• **Required actions**
1. In the ski-visits article, roughly what share of US skier visits come from within the country?
2. From the ski-visits article, output the passage that begins at the words "Austria's ski industry" and stops after "61.6 million (+1.8%)".

• **Article**
::::::::

That figure, compiled by Swiss researcher Laurent Vanat in his 2026 International Report on Snow & Mountain Tourism, is the highest ever recorded. To put it in context: a skier visit counts each day on snow per person, not each unique visitor. A week at a resort equals seven skier visits. The headline number reflects volume of participation, not headcount.
Nine countries account for nearly 80% of that global total. Here's how they rank.
#9 Russia - 12.7 million (+28.3%)
Russia jumped past Sweden this season with growth of nearly a third year-on-year. Artificial snowmaking kept resorts on schedule despite weather challenges. Russia has the largest number of mountain ranges in the world, but only around 3% of the population ski - so there is a lot of runway if participation rates shift. Annual skier visits have now doubled from pre-Sochi levels.
#8 Canada - 19.8 million (+13.1%)
A sharp rebound from last season's 17.5 million, returning Canada closer to its long-term average. Strong snow conditions helped, as did a recovery in visitation from the US, which remains Canada's most important inbound market.

#7 China - 26.1 million (+13.0%)
China added nearly three million visits year-on-year, driven by new resort development and the continued expansion of indoor ski facilities. The retention problem remains significant - a high proportion of first-time skiers do not return to the sport. China's long-term impact on the global ski market depends heavily on whether it can convert casual interest into repeat participation.
#6 Switzerland - 26.3 million (+13.7%)
A meaningful rebound after years of stagnation. A weaker Swiss franc helped bring international visitors back, and the inclusion of Swiss resorts on the Epic and Ikon passes has clearly contributed to driving transatlantic traffic. Switzerland remains expensive by any measure, but the demand is evidently still there.
#5 Japan - 28.2 million (+15.6%)
The biggest percentage jump of any country in the top nine. Japan rebounded from 24.4 million visits the prior season, with the surge driven almost entirely by international tourism - particularly from Australia and North America. For Australian skiers, Japan has become a genuinely significant destination, and the numbers reflect that.
The growth is not without friction. Popular resorts like Niseko and Hakuba are grappling with overtourism, and some areas have introduced fines and foreigner-specific pricing in response. Worth keeping an eye on as a practical trip-planning consideration.

#4 Italy - 34.1 million (+6.6%)
Italy continues a decade-long upward trend, now clearly ahead of Switzerland in total visits - the two countries were roughly equal a decade ago. Affordability relative to other Alpine destinations, food culture, and growing pass partnerships are all contributing factors. The Dolomites in particular have become a major draw for international visitors.
#3 Austria - 51.9 million (+3.6%)
Austria's ski industry is among the most internationally dependent in the world, with over two-thirds of visits coming from abroad. Growth is steady rather than dramatic, underpinned by strong inbound demand from Germany, the Netherlands, and a growing US market. Infrastructure investment continues, and Austria remains one of the most reliable destinations in the Alps.
#2 France - 54.8 million (+5.6%)
France moves clearly ahead of Austria this season. Strong domestic participation provides a solid base, and large interconnected ski areas with competitive pricing relative to Switzerland continue to attract international visitors. France is the Alps' volume play.
#1 United States - 61.6 million (+1.8%)
The US holds the top spot comfortably, adding just over a million visits on last season's 60.5 million. The market is overwhelmingly domestic - roughly 95% of visits come from within the country - which insulates it from the swings in international travel that affect other markets. Large multi-resort operators and strong regional demand keep the numbers consistent.
What the data suggests
The 2024-25 season shows growth returning across most major markets, with Japan, Switzerland, and Canada all posting double-digit increases. For an industry that has spent years worrying about an ageing participant base and declining visits, a record total is a reasonable cause for quiet optimism.
The US, France, and Austria remain the anchors. China's trajectory is interesting but dependent on retention. And Japan's boom is real - though whether the infrastructure can absorb the demand without eroding the experience is a question Australian visitors are probably already asking.

::::::::

• **Supplied records**
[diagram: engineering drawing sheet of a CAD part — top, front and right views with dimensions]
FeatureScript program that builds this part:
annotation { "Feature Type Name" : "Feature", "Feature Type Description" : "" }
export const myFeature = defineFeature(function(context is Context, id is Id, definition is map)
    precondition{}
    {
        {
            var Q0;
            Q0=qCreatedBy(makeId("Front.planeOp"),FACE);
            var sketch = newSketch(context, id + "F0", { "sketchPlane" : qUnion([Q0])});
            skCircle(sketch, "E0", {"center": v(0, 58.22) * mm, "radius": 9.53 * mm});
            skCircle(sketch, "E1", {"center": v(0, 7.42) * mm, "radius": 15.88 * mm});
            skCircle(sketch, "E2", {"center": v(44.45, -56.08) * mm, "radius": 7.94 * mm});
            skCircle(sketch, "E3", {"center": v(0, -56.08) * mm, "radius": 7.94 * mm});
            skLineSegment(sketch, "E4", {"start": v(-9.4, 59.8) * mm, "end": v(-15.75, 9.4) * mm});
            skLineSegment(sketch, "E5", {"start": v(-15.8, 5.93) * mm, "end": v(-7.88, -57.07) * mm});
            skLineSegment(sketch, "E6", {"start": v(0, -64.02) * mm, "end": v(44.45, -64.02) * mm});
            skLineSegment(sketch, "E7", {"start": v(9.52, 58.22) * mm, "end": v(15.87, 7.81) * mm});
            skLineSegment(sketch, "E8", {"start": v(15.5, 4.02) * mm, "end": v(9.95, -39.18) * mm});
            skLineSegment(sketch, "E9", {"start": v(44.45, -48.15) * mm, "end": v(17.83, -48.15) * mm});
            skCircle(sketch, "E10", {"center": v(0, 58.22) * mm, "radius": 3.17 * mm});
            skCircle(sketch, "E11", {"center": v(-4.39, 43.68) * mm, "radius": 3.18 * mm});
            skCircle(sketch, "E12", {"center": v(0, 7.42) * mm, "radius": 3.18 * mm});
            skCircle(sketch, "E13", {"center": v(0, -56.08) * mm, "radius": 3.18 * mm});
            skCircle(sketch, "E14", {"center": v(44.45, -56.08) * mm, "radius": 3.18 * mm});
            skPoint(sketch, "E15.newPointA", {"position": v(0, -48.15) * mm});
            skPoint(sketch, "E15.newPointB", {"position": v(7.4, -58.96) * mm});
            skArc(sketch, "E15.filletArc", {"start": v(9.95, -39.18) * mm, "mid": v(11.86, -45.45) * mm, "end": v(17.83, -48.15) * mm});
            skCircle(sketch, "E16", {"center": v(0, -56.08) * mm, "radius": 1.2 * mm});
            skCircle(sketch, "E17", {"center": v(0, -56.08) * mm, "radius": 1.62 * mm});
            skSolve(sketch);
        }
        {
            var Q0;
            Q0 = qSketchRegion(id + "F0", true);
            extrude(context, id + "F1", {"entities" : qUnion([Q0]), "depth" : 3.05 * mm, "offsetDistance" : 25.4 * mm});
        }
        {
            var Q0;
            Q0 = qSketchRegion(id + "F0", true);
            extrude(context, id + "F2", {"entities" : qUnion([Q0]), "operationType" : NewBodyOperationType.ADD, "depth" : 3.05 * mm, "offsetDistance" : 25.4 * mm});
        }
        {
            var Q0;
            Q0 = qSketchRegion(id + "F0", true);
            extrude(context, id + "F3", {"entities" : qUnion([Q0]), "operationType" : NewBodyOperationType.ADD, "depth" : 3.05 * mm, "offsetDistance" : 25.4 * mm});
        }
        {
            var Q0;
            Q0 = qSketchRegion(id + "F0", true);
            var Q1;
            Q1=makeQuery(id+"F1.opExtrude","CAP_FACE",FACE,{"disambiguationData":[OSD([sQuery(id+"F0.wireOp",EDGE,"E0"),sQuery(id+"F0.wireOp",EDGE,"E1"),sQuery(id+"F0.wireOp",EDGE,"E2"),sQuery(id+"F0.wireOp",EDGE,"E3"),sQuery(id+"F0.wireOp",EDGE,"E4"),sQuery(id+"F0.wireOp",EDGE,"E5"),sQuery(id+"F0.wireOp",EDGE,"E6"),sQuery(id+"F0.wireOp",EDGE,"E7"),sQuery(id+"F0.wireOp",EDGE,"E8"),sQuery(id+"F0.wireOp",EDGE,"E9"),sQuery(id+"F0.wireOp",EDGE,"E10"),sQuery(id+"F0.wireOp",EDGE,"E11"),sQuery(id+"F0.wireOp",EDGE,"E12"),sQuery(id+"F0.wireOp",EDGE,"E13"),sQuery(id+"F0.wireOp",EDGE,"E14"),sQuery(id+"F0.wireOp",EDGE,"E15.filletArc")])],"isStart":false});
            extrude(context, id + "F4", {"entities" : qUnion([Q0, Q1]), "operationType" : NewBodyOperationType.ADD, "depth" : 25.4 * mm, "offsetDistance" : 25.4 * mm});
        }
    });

::::::::

• **Exercise results**
1. Roughly 95%.

2.
Austria's ski industry is among the most internationally dependent in the world, with over two-thirds of visits coming from abroad. Growth is steady rather than dramatic, underpinned by strong inbound demand from Germany, the Netherlands, and a growing US market. Infrastructure investment continues, and Austria remains one of the most reliable destinations in the Alps.
#2 France - 54.8 million (+5.6%)
France moves clearly ahead of Austria this season. Strong domestic participation provides a solid base, and large interconnected ski areas with competitive pricing relative to Switzerland continue to attract international visitors. France is the Alps' volume play.
#1 United States - 61.6 million (+1.8%)